Good News?

"Disbelief." Image by Brian Evans via Flickr; licensed under CC BY-ND 2.0.

Responses to sermons are always, well, interesting. Isn’t that true, dear Working Preachers?

People will say to you, “great sermon, Pastor!” and you thought it was mediocre at best. You will get virtually no comments at all on a sermon that you thought knocked it out of the park. Parishioners will tell you what they heard, when you are quite sure you said no such thing. Or, two weeks, two months, even two years later someone will share with you something about your sermon they remembered. And, for the life of you, you cannot recall a thing about said sermon. But it’s not often that the response to your preaching is a desire to throw you off the nearest cliff. But maybe, more of our sermons should indeed elicit such a reaction.

In Luke, rejection to the “Good News” brackets Jesus’ ministry. Jesus’ hometown sermon in Nazareth, his first public act in Luke’s Gospel, has the crowd ready to cast him off a precipice. And Jesus’ empty tomb will be met with “well, that’s just a bunch of crap” (Luke 24:11).

As Anna Carter Florence says in Preaching Moment 10, if the people in our pews aren’t regularly yelling “nonsense” (the censored translation) we may not be preaching the fullness of the text in front of us, the fullness of the Gospel.

What’s the offense? That Jesus is for those we’d rather forget? That Jesus is for others that just may be in line before us? That Jesus actually imagines the meaning of and purpose for his ministry as coming to fullness and fruition without our input and control? All of the above?

There is a homiletical clue in all of this: the good news is just too good to be true.

What do we do with this rejection that seems to lie at the heart of the Gospel? Well, I know what we don’t do. We don’t attempt some sort of hermeneutical gymnastics to twist the text into a manageable message. We don’t sit back and convince ourselves that a softer, more acceptable Gospel will get more people in church. We don’t default to innocuous sermons that tote the denominational line, certain not to ruffle any feathers.

No one is saved by our concerns to play it safe. No one is saved by our decisions to protect parishioners from the challenges of believing. And no one is saved when we ameliorate that which is inherently meant to disturb and disrupt. We are talking about the Gospel, after all, which led to Jesus being executed. When we make the Gospel easier to swallow, we make the cross just death alone. When we make the Gospel a more pleasing option for life, we have then said that the empty tomb isn’t really true. When we make the Gospel simply an option for living, we have forgotten that it’s also a choice about dying.

We can never take the Gospel for granted. Because too many do. Too many make the Gospel utilitarian. Use it for their own gain and profit. For their own self-gratification and self-adulation. For their own sense of accomplishment and advantage. Which is, of course, the exact opposite of Jesus’ sermon in Nazareth.

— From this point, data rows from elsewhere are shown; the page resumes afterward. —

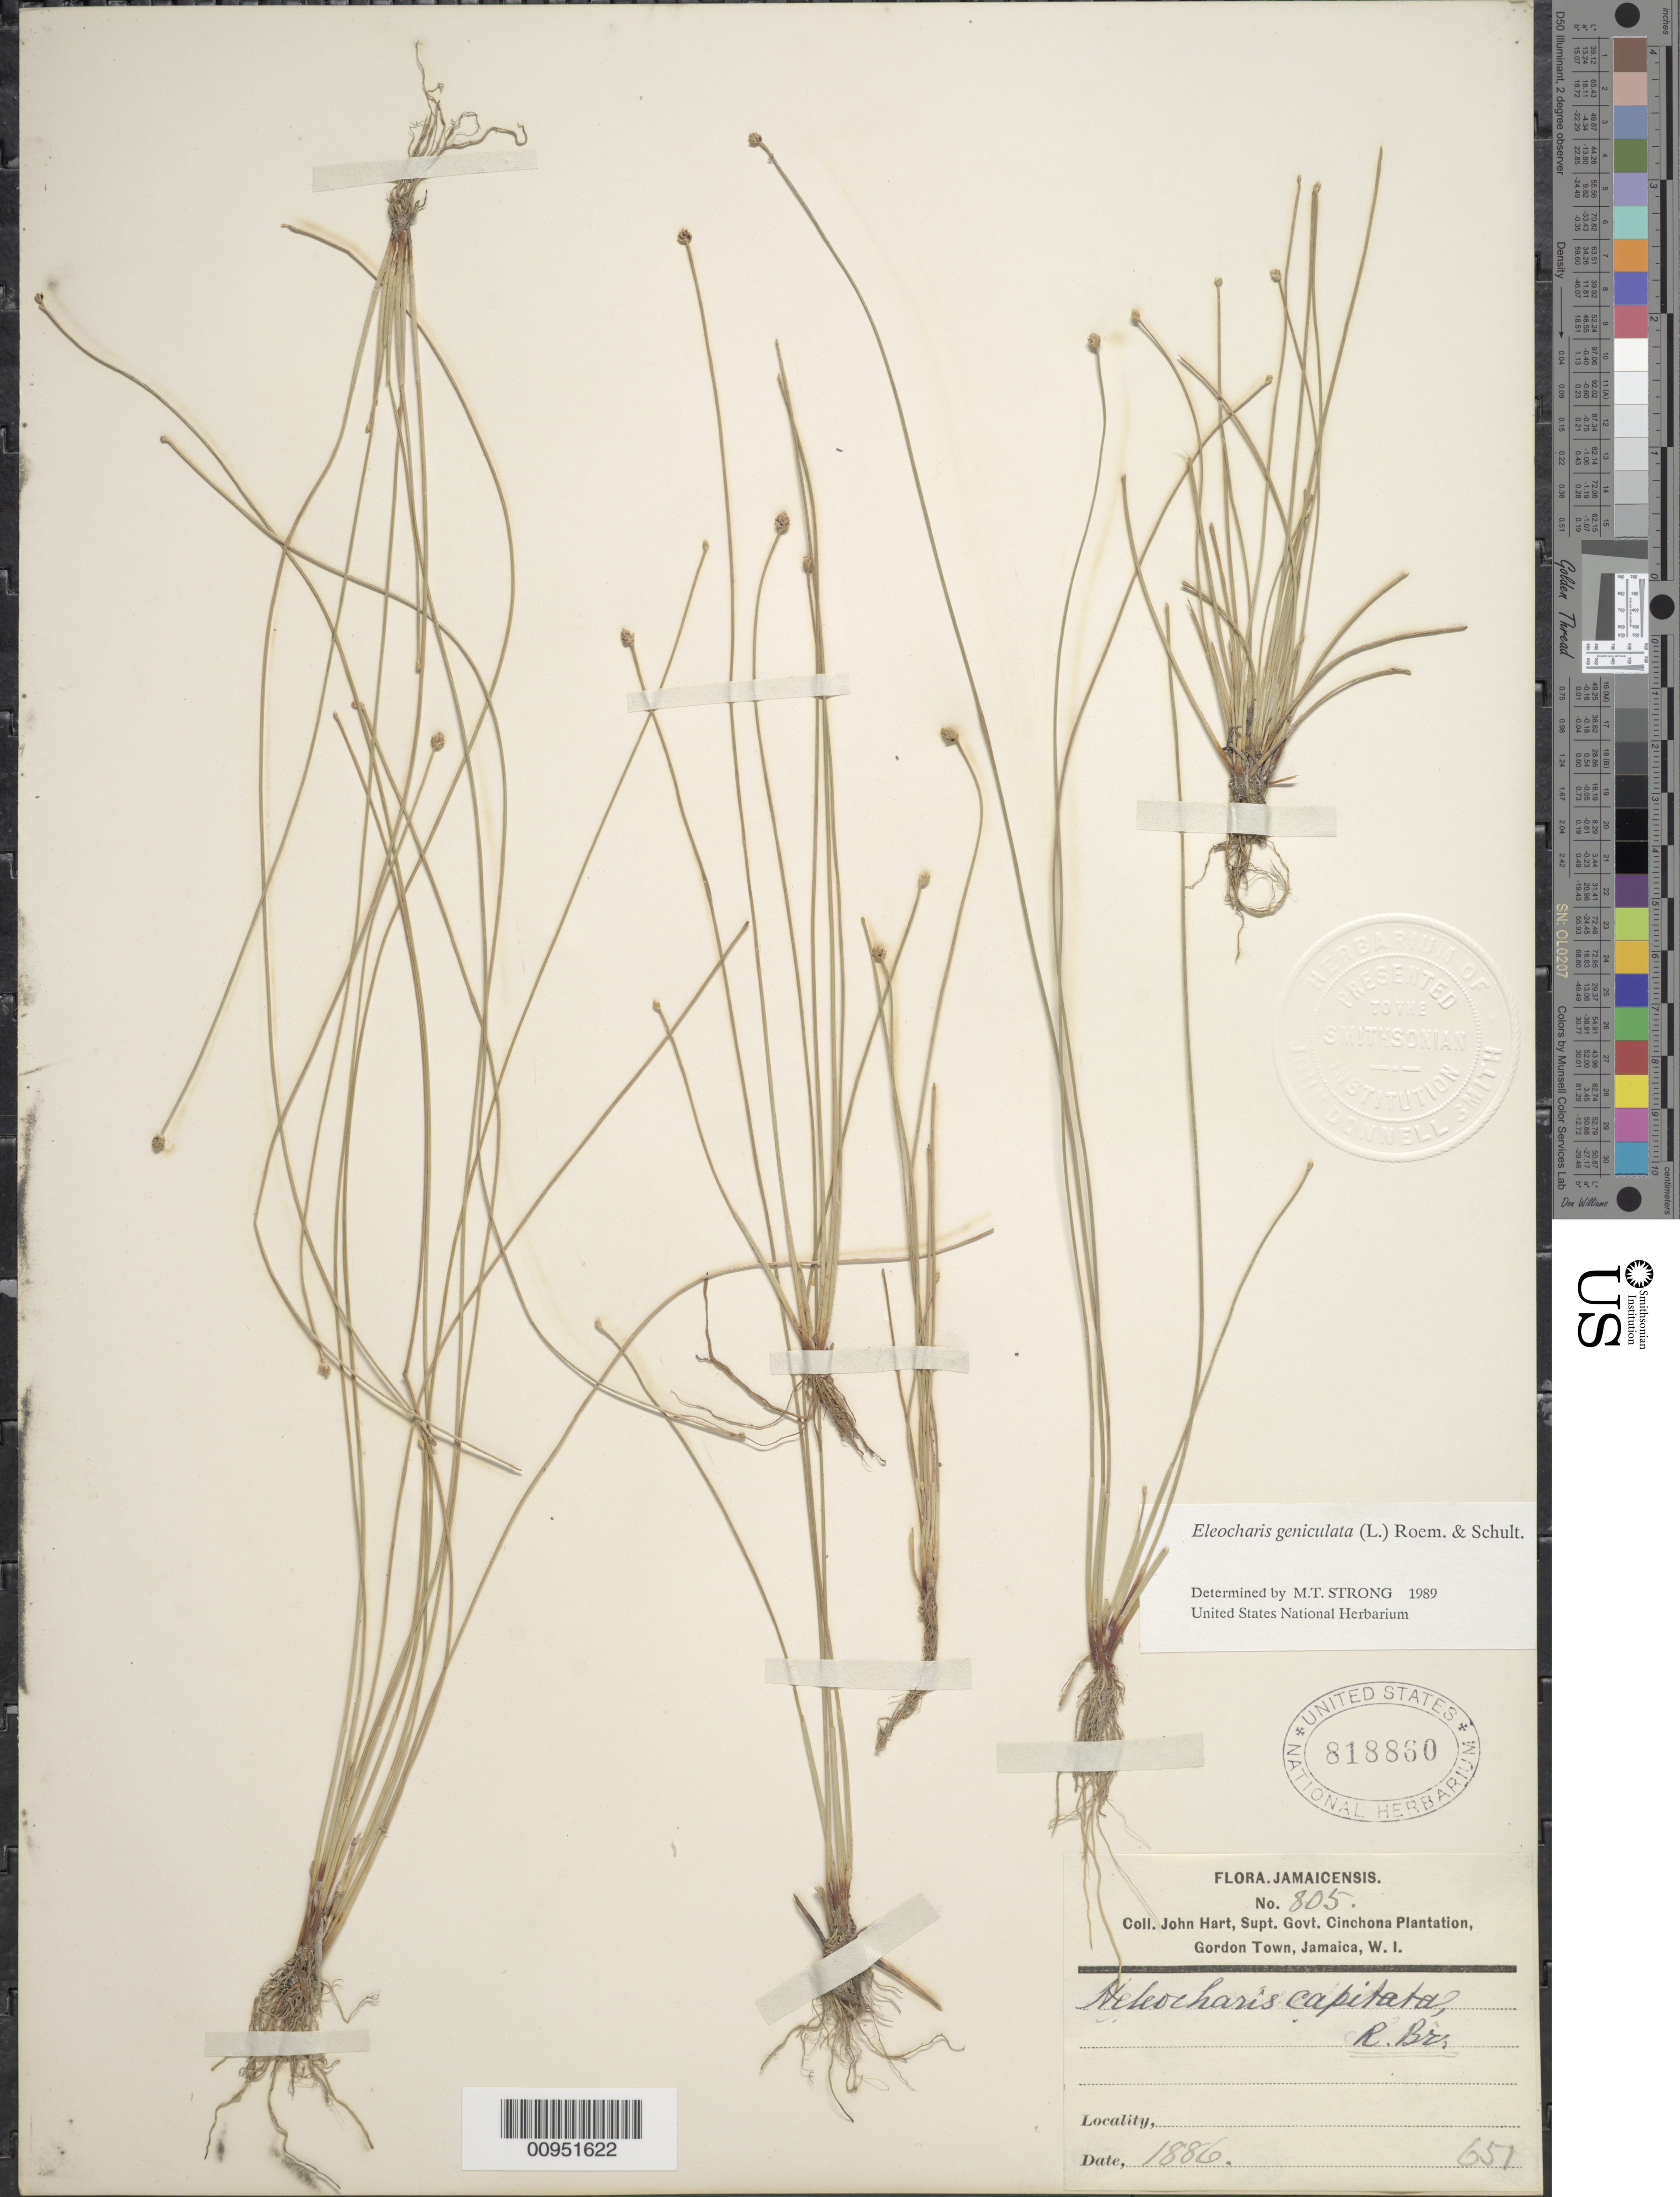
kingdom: Plantae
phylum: Tracheophyta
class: Liliopsida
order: Poales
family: Cyperaceae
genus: Eleocharis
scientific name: Eleocharis geniculata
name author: (L.) Roem. & Schult.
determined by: Strong, M. T., (US), Smithsonian Institution - National Museum of Natural History (UNITED STATES)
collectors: J. Hart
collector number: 805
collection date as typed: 1886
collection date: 1886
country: Jamaica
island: Jamaica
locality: Gordon Town, Supt. Govt. Cinchona Plantation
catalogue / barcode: US 818860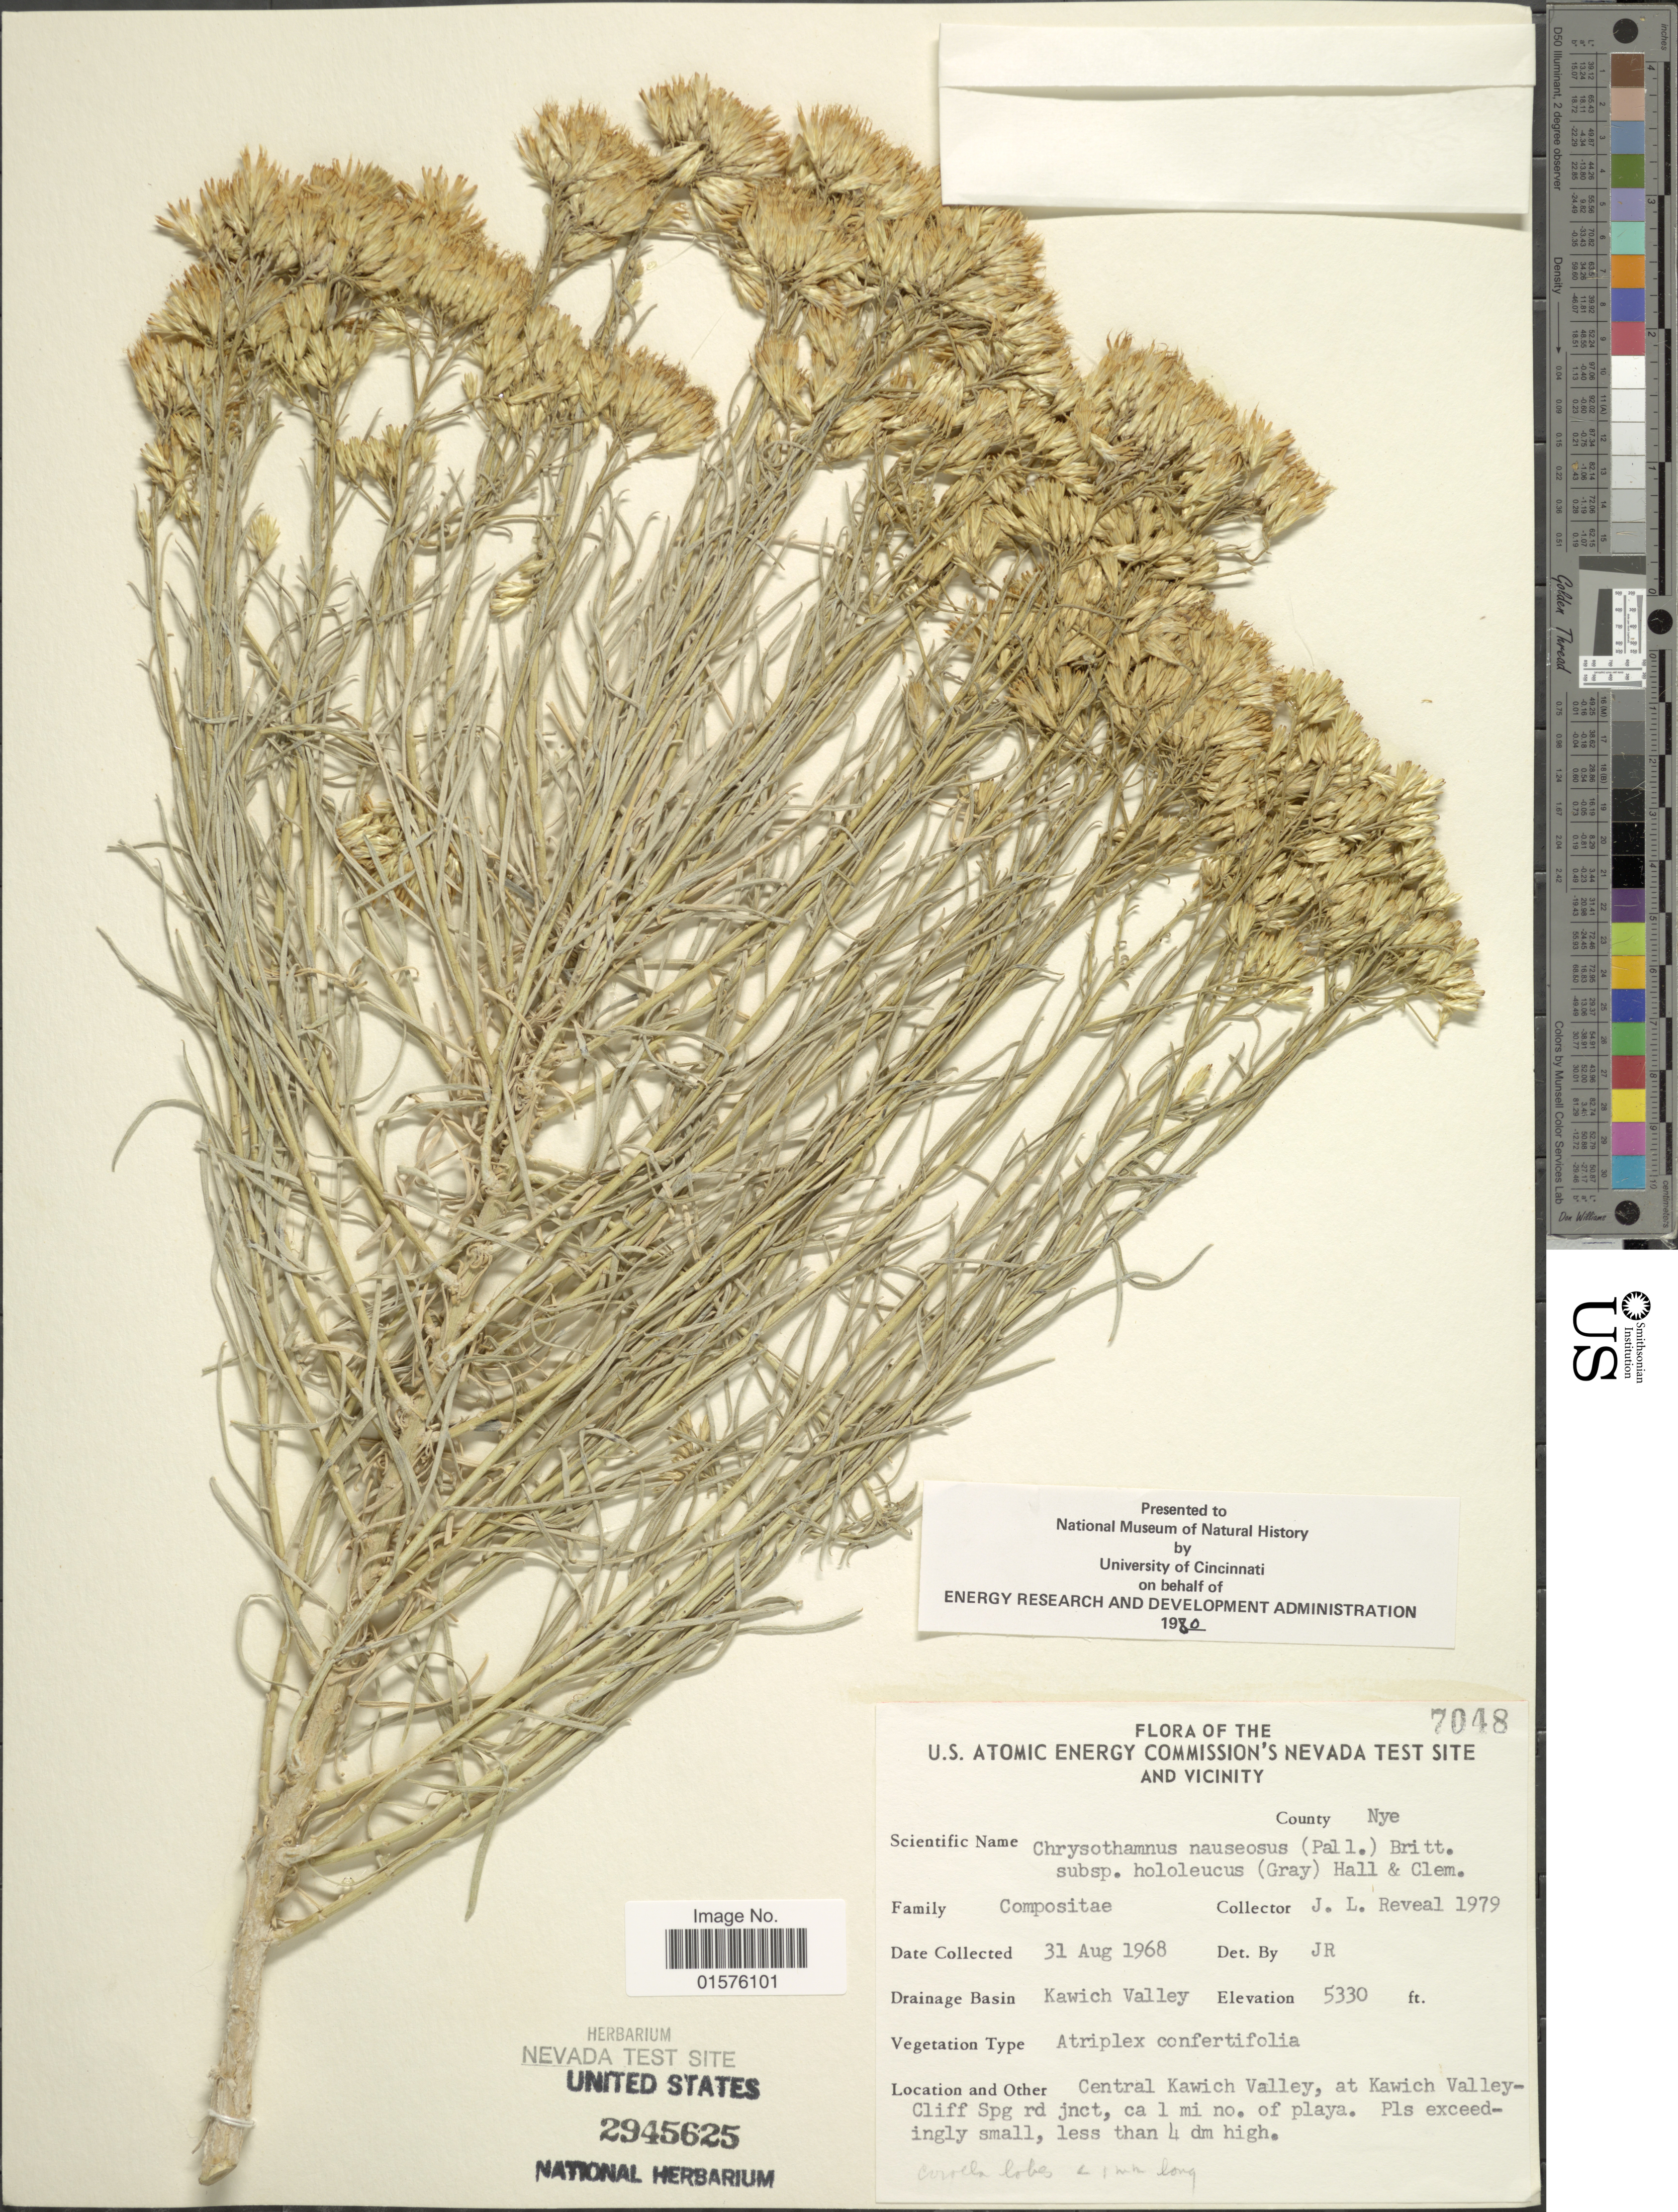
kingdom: Plantae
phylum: Tracheophyta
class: Magnoliopsida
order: Asterales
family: Asteraceae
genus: Ericameria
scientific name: Ericameria nauseosa var. hololeuca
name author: (A. Gray) G.L. Nesom & G.I. Baird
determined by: Urbatsch, Lowell E., Curator (LSU), Louisiana State University (UNITED STATES)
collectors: J. L. Reveal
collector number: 1979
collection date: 1968-08-31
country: United States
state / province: Nevada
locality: The U.S. Atomic Energy Commision's Nevada test site and vicinity, County: Nye, central Kawaich Valley, at Kwaich Valley-Cliff Spg rd jnct, ca 1 mi no. of playa. Drainage basin: Kwaich Valley.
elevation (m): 1625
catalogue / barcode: US 2945625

Because when in these times and in these days the Gospel is a mere plug for a vote, a mere platform for a party, a mere summary for belief systems, we need the sermon at Nazareth more than ever. A sermon willing to name the truth. A sermon that calls out when and where hypocrisy trumps authenticity. And a sermon that is willing to stand on and be preached from a kind of truth known from one’s very soul. That’s the kind of preaching we need. Preaching, as Anna Carter Florence says, that knows it has to take the rejection of the Good News — and not take it personally.

And so, dear Working Preachers, this week we lean into the palpable discomfort of the Gospel, we acknowledge that what Jesus preaches is hard as hell, and admit that we ourselves sometimes wish to yell, excuse me, “bullshit.”

We admit that it is hard to carry the weight of believing for all. It is hard to hold the burden of faith for others. And it is hard to preach what you yourself have questioned in your darkest moments.

This is not sermon to say we would have responded differently to Jesus’ message. This is not the sermon to suggest that in our hindsight, we could have made better sense of Jesus’ sermon or welcomed it without question. This is not the sermon to propose that were we there, we would have had a different reaction.

Instead, perhaps, it’s the sermon, a rare sermon indeed, to acknowledge just how challenging the “Good News” really is. Just how difficult the Gospel is to hear. And that even with our deepest urge to yell, “that’s nonsense,” it’s the greatest news we will ever hear.